Task directions – Would you copy the entries that follow exactly, leaving out every picture?

(Named joint coordinates)
• • • • •

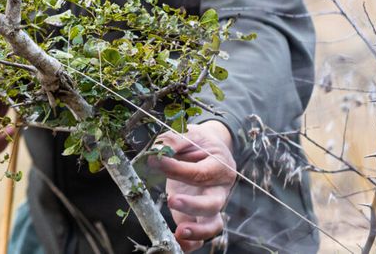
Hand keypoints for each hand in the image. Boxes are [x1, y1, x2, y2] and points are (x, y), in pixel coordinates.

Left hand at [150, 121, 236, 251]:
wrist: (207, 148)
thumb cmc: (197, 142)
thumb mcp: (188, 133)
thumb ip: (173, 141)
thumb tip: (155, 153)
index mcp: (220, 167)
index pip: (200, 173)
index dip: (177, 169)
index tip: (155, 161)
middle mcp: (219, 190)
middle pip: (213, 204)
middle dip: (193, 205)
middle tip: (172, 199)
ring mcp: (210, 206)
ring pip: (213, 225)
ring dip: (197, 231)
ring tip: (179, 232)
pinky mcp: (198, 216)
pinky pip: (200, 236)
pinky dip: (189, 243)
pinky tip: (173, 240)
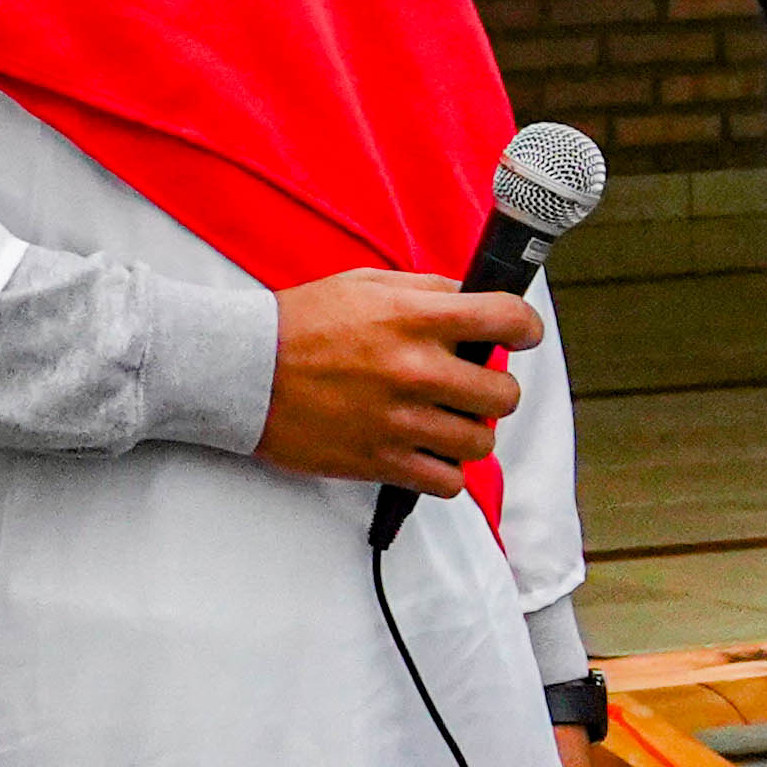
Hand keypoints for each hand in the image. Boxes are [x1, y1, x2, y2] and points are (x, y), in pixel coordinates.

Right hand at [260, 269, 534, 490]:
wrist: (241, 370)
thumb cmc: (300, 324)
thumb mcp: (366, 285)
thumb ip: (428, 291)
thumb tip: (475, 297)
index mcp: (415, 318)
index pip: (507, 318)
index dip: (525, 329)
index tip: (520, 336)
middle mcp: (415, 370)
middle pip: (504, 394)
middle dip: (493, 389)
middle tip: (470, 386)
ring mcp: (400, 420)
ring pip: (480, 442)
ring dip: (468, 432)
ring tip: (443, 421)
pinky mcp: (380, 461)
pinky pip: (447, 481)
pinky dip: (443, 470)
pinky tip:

• • • • •

Response to the task –
Hand keypoints for each hand in the image. Boxes are [x1, y1, x2, y2] and points are (x, y), in pixel coordinates.

Left hand at [150, 121, 236, 251]:
wrist: (207, 148)
thumb cmc: (197, 142)
thumb mcp: (188, 133)
thumb ip: (173, 141)
thumb tip: (155, 153)
index mcp: (220, 167)
index pip: (200, 173)
index dip: (177, 169)
index tip: (155, 161)
middle mcp: (219, 190)
middle pip: (213, 204)
middle dip: (193, 205)
middle tip: (172, 199)
ring mcp: (210, 206)
ring pip: (213, 225)
ring dip: (197, 231)
ring tip: (179, 232)
pinky mcp: (198, 216)
pinky pip: (200, 236)
pinky dip: (189, 243)
pinky tip: (173, 240)
Hand keypoints for each hand in the image. Boxes are [x1, y1, x2, y2] and points are (x, y), in pixel coordinates.

Right hand at [260, 269, 534, 490]:
wrist: (241, 370)
thumb cmc: (300, 324)
thumb mcp: (366, 285)
thumb ip: (428, 291)
thumb tip: (475, 297)
index mcp: (415, 318)
index pip: (507, 318)
index dip: (525, 329)
index tip: (520, 336)
middle mcp: (415, 370)
middle pip: (504, 394)
middle dip: (493, 389)
middle tip: (470, 386)
ring mcp: (400, 420)
ring pip: (480, 442)
ring dip: (468, 432)
ring tip: (443, 421)
pinky mcp: (380, 461)
pinky pip: (447, 481)
pinky dip: (443, 470)
pinky tip:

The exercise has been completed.